Your job is to return every line in the data holding the string "Entertainment".
===== DATA SUPPLIED =====
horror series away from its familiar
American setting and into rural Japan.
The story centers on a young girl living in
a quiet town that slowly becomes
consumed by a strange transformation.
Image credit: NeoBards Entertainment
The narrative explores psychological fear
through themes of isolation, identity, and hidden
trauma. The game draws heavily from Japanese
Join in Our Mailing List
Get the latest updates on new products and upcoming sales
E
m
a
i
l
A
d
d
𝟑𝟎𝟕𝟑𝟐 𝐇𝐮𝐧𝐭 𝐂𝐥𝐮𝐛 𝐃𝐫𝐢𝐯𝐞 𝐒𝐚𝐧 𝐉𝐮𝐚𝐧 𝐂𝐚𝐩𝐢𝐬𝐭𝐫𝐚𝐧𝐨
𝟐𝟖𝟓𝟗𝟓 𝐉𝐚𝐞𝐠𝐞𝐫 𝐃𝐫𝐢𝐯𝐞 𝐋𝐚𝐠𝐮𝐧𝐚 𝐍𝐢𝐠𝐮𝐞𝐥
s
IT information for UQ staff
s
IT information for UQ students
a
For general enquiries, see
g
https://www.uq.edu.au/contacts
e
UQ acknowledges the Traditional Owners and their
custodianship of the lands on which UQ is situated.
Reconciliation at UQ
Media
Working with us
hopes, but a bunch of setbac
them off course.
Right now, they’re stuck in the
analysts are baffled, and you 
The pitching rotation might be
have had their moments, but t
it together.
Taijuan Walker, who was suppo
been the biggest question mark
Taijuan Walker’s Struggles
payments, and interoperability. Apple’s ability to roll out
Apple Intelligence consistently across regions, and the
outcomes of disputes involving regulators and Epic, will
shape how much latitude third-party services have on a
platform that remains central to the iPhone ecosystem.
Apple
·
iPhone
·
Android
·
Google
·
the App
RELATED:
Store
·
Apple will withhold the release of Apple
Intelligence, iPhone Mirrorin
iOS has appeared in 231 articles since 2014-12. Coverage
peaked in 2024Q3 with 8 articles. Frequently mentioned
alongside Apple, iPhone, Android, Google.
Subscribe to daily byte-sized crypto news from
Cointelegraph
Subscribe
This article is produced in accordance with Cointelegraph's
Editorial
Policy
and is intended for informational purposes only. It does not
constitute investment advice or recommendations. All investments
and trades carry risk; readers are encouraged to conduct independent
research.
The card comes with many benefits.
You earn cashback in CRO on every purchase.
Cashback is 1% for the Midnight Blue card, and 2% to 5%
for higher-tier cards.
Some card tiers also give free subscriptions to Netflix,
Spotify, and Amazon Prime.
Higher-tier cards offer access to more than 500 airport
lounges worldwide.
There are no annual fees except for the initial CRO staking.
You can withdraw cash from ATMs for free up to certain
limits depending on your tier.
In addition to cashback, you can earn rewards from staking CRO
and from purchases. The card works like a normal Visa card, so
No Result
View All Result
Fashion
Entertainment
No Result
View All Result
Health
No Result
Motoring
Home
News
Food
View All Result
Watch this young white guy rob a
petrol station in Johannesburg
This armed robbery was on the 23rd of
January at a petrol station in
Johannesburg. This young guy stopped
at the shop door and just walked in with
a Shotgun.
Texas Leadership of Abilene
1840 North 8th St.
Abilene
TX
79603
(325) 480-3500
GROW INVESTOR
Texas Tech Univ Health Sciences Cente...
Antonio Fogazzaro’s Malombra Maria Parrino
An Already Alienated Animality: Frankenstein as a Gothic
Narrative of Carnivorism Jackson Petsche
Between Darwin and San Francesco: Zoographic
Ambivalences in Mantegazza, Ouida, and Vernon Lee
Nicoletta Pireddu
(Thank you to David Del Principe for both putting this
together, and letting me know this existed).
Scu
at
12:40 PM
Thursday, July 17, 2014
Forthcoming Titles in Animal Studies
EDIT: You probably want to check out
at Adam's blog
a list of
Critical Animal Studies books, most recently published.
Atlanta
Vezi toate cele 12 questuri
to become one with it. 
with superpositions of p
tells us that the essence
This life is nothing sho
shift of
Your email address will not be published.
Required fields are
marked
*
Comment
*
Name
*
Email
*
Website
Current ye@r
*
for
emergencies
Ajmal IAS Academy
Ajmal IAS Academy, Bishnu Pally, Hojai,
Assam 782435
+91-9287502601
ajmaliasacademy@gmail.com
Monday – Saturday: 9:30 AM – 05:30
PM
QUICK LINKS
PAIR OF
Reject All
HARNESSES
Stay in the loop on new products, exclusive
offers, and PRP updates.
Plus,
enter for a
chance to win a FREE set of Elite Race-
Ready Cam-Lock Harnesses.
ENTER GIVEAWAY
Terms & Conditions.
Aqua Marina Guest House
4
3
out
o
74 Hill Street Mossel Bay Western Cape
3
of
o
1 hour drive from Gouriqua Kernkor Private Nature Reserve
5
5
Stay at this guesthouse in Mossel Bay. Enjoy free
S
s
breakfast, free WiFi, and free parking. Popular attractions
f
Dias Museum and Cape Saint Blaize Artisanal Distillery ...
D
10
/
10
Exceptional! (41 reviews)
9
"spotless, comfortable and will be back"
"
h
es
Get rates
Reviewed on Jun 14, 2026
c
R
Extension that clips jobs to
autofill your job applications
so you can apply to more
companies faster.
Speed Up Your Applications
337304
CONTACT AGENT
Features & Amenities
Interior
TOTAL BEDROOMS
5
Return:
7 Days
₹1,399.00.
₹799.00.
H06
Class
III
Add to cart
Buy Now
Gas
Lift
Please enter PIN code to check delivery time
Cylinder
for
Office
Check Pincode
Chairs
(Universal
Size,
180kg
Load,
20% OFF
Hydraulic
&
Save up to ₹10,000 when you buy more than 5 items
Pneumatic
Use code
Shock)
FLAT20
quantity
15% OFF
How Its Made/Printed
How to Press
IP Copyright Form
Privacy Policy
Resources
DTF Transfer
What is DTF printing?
=====
▶ [EXPECTED OUTPUT]
Image credit: NeoBards Entertainment
Entertainment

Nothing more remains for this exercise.